### Excerpt to read
So my question’s do you being a successful team lead and rainmaker and everything for kW, have you seen agents on your team kind of battle those same things, and are there any tips or practice mindset shifts that you’ve seen them implement to kind of break through that and go kill it basically?

David:
Now, was that both of the areas you’re stuck, or was that one of them?

Michael:
So, that was one. I guess the other area, sorry, is I’m also trying to get into commercial real estate. And I was kind of curious, but you have experienced in the commercial world dealing with brokers and kind of what makes them good or bad or valuable and kind of what maybe a newer commercial person could bring to someone like yourself and actually be a value and not just be like kind of another person running around trying to sell commercial real estate, basically.

David:
Okay, these are great questions. Let’s start with the first one. You may need to remind me of the second one after I answer it. If I can sum up what I’m hearing you say for your original challenges, you’re an agent and you’ve been told what to do, it’s stop worrying about the tasks that come across your desk and force yourself to be disciplined and focus on dollar producing activities like lead generation, talking to people, getting belly to belly, getting on the phone. Is that more or less the case?

Michael:
Yeah, absolutely. 100%.

David:
Anything I’m missing there?

Michael:
No, no, that’s it.

David:
Okay. Now this is applicable to everybody not just agents. Because if you’re an investor, you should be doing the same things. You should be spreading the word to everybody you know that you buy real estate, you should be talking to people that come across deals, you should be going to try to meet attorneys and meeting CPAs. Meeting property managers, just everyone around you, you want them to know that you’re trying to buy real estate, and we don’t. So first off Michael, what I’ll tell you is if there’s any shame that you’re feeling stop, because 99.9999% of people hate doing this, and the other 0.0001 are complete narcissist, and that’s where they like hearing themselves talk. Okay? There is no answer like, why can’t I do this? It sucks. And I could go into all the reasons that it sucks, but we’re going to get into how you can try to overcome that.
The first thing I’ll say is you’ve never done this before. That’s the main reason this is really hard. Think about every job we ever had in life. My first job was at Baskin Robbins only place I could get to hire me. But I went to Togo’s, then I went to a Mexican restaurant, then I went to a nice restaurant, then a nicer restaurant, and I became a law enforcement officer. Not one of those jobs ever required me to develop my own lead. Okay? At Baskin Robbins, somebody walked in the door and said, “I’ll take that.” And all I had to learn how to do, was get that into a cup or a cone, right? Or maybe make them the coffee machine. I went to Togo’s, “I’ll take that sandwich.” All I had to do is learn how to get that sandwich into their bag, and then maybe do a little bit of cleaning of the restaurant. Right? What I’m getting at here is that in every job we ever had, which is how our brain has been literally designed to operate, we were servicing someone else’s lead.
######
### Provided data
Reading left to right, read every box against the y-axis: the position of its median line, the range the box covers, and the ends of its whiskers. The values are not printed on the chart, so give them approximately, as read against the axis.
######
▶ [Exercise tasks]:
(A) In the real estate conversation, rewrite the passage from "So my question’s" up to and including "one of them?", switching "rainmaker" to "top producer".
(B) In the real estate conversation, where did David have his first job?
(C) Extend the real estate conversation, picking up right after its last sentence.
The material has no connection to the real estate conversation.

▶ [Expected results]:
(A)
So my question’s do you being a successful team lead and top producer and everything for kW, have you seen agents on your team kind of battle those same things, and are there any tips or practice mindset shifts that you’ve seen them implement to kind of break through that and go kill it basically?

David:
Now, was that both of the areas you’re stuck, or was that one of them?

(B) Baskin Robbins

(C)
So when my book sold that I wrote for BiggerPockets, it’s right there, Every Real Estate Agent’s Guide to Building a Profitable Business. I refer to this as a W2 mindset. You’re used to cleaning fish, someone dumps a bunch of fish on you and says clean it, but you never have to actually catch them. And in our heads, what happens is we start to think that’s what work is, it’s cleaning fish. And we complain about the knife not being sharp enough, or the night being too sharp, or the fish not being right, or we just complain about everything, right? But what we don’t realize is someone did a whole bunch of work to catch that freaking fish and brought it to us and all that they wanted us to do was a tiny little piece which was clean it. Then you become a real estate agent, and all of a sudden you are responsible for catching fish.
And what you’re describing is the anxiety, the lack of confidence, the lack of I want to go do it that comes from not knowing how to catch a fish, which is what every human being in the world feels the first time they go fishing. Right? I haven’t been fishing since I was a kid. My dad used to take me he would tie the line. I couldn’t even tell you how to tie a knot. I don’t know how to get… I could cast it, and once he had it on there, I don’t even know how to tie the worm onto there. Okay? I would have anxiety if I was around fishermen, especially if they’re catching a lot of fish, it’d be nerve wracking to go say, “Hey, could you show me how to tie a knot. I’m a grown man, I don’t know how to do this.” So I wouldn’t do it. Right?
I’d find myself, I want to use the fish finder, I’ll steer the boat, I’ll make the sandwiches, I do everything other than have to get out there and be exposed as not knowing how to catch a fish. And that’s what you’re feeling. Okay? Everyone else is feeling the same thing, because very few people have anyone teach them how to fish. But the problem is in business, the one who catches the fish makes the most money. That’s the most valuable part of the job. Finding the client, creating the revenue. So you asked about me as a rainmaker with Keller Williams, that’s just a Keller Williams term for a person who brings all the business in, right? We catch all the fish and we give it to someone else. It took me years to get comfortable being in the role of fish catcher, then I had to watch other people catch fish, then I had to struggle with all my own issues that I didn’t want to have to deal with in order to get good eye catching fish.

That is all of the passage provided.